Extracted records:
··········

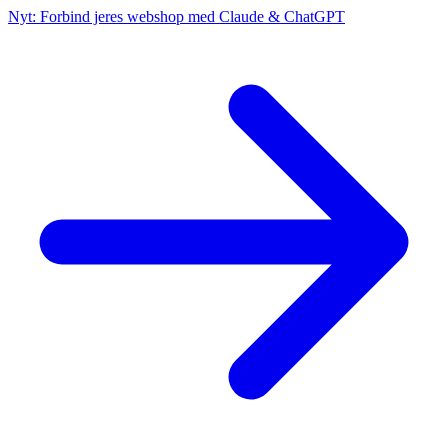
Nyt: Forbind jeres webshop med Claude & ChatGPT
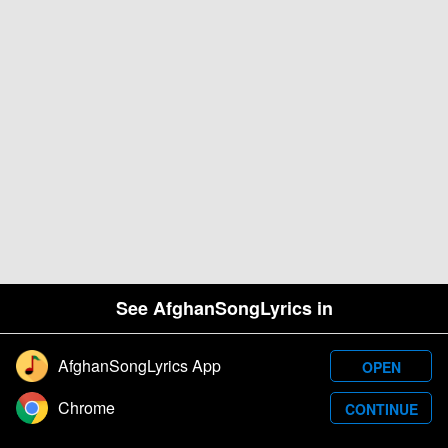
See AfghanSongLyrics in
AfghanSongLyrics App
OPEN
Designed and developed by Samim Wafa. Â© 2026
Chrome
CONTINUE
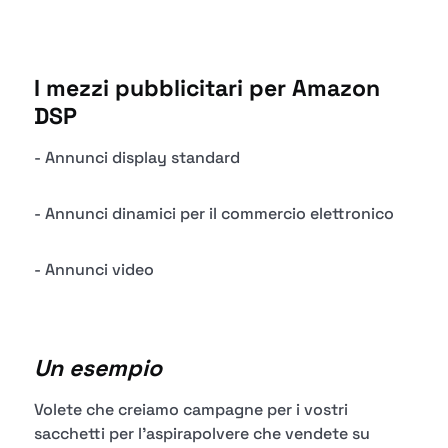
I mezzi pubblicitari per Amazon
DSP
- Annunci display standard
- Annunci dinamici per il commercio elettronico
- Annunci video
Un esempio
Volete che creiamo campagne per i vostri
sacchetti per l'aspirapolvere che vendete su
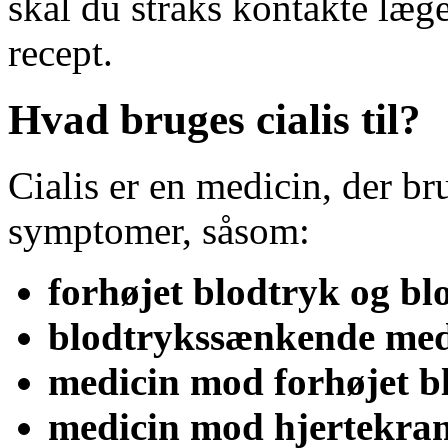
skal du straks kontakte læge
recept.
Hvad bruges cialis til?
Cialis er en medicin, der br
symptomer, såsom:
forhøjet blodtryk og b
blodtrykssænkende med
medicin mod forhøjet b
medicin mod hjertekra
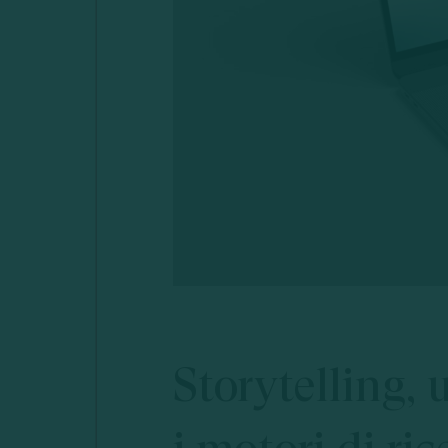
Storytelling,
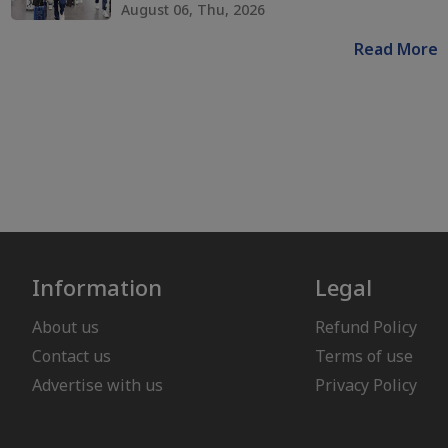
August 06, Thu, 2026
Read More
Information
Legal
About us
Refund Policy
Contact us
Terms of use
Advertise with us
Privacy Policy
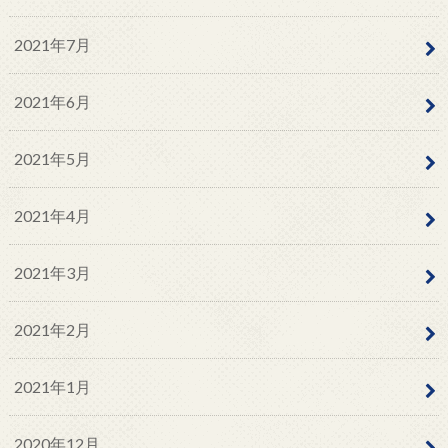
2021年7月
2021年6月
2021年5月
2021年4月
2021年3月
2021年2月
2021年1月
2020年12月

··········

> Work to complete:
A faithful copy of every record is needed here. Leave the images out of it.

> Exercise result:
Nyt: Forbind jeres webshop med Claude & ChatGPT
See AfghanSongLyrics in
AfghanSongLyrics App
OPEN
Designed and developed by Samim Wafa. Â© 2026
Chrome
CONTINUE
I mezzi pubblicitari per Amazon
DSP
- Annunci display standard
- Annunci dinamici per il commercio elettronico
- Annunci video
Un esempio
Volete che creiamo campagne per i vostri
sacchetti per l'aspirapolvere che vendete su
skal du straks kontakte læge
recept.
Hvad bruges cialis til?
Cialis er en medicin, der br
symptomer, såsom:
forhøjet blodtryk og b
blodtrykssænkende med
medicin mod forhøjet b
medicin mod hjertekra
Storytelling,
August 06, Thu, 2026
Read More
Information
Legal
About us
Refund Policy
Contact us
Terms of use
Advertise with us
Privacy Policy
2021年7月
2021年6月
2021年5月
2021年4月
2021年3月
2021年2月
2021年1月
2020年12月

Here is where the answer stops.